健康食品、医薬品、蜂産品の総合受託メーカー・アピ(岐阜県岐阜市、野々垣孝彦社長)は8日、関係者を招き「アピクォリティ&ロジスティクスセンター(以下、QLC)」(岐阜県本巣市)の竣工披露宴を開催した。

QLCは同社の健康食品総合受託事業の物流拠点として計画したもので、物流センターの竣工に合わせ、品質保証部も同センターに移転。物流機能では、マテハン機器・情報システムの自動連携と省力化を実現、品質保証については、保管製品の品質確保と衛生管理の徹底に加え、最新の分析器機を導入し、食の安心、安全を確保できる。なお本稼働は9月以降の見通し。

同社はこれまで揖斐川工場に健康食品の物流拠点を集約していたものの、揖斐川工場およびネクストステージ工場、池田工場など、各工場の受託事業の拡大により、専用センターが必要となっていた。

野々垣孝会長(アピ)

新物流拠点は設備管理システム(WCS)を導入し4台のトランスライナーが自動倉庫(2730パレット)に入庫する全自動化を実現。効率性の高い作業導線と自動化によって作業時間の短縮、省人化を可能にした。

また、本社および全工場から30分以内の立地となっており、品質保証部と各関連部署との連携も迅速化できる。

一方、品質保証部には、検査時間や試薬を大幅に削減できる最先端のマイクロ波前処理装置、残留農薬・動物薬否定検査の設備を導入した。
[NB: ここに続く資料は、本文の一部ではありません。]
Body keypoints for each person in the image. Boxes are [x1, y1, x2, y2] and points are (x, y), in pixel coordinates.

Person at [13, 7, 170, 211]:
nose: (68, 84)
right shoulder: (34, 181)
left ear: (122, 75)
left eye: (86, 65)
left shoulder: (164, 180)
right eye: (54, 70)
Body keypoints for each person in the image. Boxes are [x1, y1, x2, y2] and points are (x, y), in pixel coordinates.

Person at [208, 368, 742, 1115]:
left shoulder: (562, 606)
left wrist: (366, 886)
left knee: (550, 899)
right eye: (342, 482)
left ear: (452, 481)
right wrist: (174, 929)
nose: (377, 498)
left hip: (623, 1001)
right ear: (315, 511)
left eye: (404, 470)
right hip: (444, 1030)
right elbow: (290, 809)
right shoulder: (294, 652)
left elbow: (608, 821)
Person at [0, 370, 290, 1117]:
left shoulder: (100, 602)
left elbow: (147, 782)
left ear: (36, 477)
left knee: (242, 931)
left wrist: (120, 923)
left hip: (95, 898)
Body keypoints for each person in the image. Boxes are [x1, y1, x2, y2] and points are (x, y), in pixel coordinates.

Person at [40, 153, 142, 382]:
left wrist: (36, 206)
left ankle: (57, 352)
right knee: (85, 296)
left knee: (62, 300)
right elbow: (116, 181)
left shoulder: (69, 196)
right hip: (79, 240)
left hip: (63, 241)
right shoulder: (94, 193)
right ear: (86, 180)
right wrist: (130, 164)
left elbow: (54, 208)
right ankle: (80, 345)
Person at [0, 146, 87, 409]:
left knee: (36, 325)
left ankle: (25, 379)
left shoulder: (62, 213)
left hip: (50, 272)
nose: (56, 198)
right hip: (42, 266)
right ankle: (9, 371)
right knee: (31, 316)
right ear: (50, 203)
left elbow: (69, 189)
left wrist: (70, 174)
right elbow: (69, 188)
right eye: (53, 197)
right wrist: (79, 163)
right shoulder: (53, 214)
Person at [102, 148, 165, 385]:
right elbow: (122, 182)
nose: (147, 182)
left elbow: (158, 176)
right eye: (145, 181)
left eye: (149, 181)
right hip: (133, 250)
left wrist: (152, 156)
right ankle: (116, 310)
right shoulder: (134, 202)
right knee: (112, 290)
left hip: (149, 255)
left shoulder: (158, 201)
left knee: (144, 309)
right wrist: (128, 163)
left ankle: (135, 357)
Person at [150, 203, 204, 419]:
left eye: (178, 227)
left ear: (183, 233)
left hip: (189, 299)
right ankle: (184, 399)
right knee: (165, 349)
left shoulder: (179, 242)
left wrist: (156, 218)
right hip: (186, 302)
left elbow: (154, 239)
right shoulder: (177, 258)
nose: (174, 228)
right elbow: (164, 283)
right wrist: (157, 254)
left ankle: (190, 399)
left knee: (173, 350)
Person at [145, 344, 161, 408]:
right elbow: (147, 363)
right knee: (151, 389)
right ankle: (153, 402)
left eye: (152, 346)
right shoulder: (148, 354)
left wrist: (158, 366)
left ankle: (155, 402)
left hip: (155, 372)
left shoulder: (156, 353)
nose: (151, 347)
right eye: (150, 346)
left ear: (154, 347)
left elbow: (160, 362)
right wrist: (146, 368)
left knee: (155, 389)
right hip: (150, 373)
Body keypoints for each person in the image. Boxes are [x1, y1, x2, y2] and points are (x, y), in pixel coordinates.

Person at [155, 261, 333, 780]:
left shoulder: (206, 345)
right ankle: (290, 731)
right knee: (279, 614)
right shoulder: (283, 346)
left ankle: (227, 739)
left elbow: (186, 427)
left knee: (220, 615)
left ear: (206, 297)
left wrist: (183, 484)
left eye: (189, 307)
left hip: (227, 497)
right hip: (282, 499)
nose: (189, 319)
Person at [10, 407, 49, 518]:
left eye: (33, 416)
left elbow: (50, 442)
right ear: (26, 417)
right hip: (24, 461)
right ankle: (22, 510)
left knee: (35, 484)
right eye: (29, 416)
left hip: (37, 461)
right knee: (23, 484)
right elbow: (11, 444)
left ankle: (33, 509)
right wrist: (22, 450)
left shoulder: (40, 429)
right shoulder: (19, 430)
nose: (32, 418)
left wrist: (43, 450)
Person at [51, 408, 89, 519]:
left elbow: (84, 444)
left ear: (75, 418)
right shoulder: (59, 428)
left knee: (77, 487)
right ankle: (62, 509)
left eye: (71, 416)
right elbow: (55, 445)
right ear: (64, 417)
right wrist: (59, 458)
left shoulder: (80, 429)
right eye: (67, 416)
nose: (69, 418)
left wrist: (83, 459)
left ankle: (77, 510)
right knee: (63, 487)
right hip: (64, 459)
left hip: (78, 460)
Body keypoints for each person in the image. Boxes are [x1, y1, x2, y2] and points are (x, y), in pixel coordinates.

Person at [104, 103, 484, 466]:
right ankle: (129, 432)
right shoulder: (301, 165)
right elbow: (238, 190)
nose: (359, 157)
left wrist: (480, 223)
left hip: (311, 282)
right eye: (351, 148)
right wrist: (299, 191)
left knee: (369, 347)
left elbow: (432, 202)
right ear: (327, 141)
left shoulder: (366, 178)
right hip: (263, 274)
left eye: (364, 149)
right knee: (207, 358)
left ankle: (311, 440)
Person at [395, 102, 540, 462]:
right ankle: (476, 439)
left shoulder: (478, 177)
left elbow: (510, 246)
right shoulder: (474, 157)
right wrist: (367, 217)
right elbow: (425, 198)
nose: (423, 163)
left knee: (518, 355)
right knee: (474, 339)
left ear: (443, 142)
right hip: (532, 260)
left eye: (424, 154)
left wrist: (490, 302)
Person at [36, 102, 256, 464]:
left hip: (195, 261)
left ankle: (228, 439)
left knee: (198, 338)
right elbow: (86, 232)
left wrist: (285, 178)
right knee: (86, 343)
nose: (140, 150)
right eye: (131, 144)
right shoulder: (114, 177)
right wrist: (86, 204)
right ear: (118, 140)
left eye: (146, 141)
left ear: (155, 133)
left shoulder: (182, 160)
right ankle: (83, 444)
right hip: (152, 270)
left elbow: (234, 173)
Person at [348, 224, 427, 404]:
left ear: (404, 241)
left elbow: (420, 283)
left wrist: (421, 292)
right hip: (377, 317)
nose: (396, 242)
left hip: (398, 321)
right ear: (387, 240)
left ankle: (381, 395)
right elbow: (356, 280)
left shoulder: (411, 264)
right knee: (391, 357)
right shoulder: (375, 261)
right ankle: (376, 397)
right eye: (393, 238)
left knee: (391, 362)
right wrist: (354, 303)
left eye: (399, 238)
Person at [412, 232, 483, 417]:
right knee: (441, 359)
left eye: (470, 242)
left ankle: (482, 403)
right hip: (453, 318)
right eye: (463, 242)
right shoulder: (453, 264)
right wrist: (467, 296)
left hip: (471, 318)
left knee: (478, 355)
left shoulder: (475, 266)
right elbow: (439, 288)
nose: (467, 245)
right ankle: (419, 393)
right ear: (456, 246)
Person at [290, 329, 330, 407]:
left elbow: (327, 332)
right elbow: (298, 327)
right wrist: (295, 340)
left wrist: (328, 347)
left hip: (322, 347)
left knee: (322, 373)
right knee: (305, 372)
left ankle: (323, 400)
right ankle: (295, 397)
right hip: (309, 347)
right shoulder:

見学会終了後の竣工披露宴で、野々垣孝会長は「健食受託事業を池田工場でスタートした22年前は売上高80億円。前期は売上高360億円に成長できた。医薬品事業ではワクチン受託製造、輸出も行っているが、健食もまた今後の成長産業だ」とあいさつ。

藤原学・本巣市長が来賓祝辞を述べたのち、小川一章常務の乾杯の辞で開宴した。

中締めであいさつした野々垣社長は「私たちの目指すのは“品質”と“モノ作り”これに今回“ロジスティクス”が加わる。今後AI、ITも取り入れながらより高いお客さまへのサービスにつなげたい」と力強く抱負を述べた。

QLCの概要は以下の通り。

▽所在地=岐阜県本巣市国領200番地、敷地面積・構造=1万4690㎡、地上4階建て、RC造、延床面積=1万9285㎡、建築投資額36億円。